◆ Stored data

== == ==

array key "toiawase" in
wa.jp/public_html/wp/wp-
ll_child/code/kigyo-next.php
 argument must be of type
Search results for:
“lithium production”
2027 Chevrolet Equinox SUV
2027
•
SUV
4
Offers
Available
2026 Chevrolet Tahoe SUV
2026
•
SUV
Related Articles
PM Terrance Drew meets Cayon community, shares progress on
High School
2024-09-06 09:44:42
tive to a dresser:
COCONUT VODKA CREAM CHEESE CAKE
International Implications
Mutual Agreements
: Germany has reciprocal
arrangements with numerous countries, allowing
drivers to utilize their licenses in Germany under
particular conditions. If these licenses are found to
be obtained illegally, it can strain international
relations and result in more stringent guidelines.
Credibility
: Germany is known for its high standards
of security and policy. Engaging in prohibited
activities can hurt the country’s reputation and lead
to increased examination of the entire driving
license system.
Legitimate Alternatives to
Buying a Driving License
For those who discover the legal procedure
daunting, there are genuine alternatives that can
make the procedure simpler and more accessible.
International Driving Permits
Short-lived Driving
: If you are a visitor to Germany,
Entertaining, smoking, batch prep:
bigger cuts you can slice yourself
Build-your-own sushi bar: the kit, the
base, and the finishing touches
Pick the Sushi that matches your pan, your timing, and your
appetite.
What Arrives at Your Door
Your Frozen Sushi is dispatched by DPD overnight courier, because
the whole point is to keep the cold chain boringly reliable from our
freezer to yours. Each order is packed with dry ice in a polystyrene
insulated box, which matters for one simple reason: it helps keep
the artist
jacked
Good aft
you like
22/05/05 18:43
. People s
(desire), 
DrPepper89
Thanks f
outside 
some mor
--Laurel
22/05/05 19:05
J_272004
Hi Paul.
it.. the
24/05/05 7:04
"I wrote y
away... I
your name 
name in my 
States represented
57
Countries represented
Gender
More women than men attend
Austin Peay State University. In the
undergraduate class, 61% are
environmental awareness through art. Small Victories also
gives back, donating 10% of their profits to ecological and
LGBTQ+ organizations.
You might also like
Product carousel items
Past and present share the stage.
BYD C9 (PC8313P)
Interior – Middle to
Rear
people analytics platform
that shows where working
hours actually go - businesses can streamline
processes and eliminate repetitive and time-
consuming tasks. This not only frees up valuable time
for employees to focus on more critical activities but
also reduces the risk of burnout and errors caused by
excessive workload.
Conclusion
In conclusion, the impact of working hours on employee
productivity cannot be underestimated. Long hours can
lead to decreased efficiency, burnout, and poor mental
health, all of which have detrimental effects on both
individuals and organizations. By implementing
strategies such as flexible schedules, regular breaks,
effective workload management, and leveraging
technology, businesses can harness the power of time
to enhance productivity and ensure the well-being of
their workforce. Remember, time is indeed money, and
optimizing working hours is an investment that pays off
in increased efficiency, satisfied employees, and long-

== == ==

◆ Action item
Give only the number of lines in the records that contain the string "activities".

◆ Exercise answer
2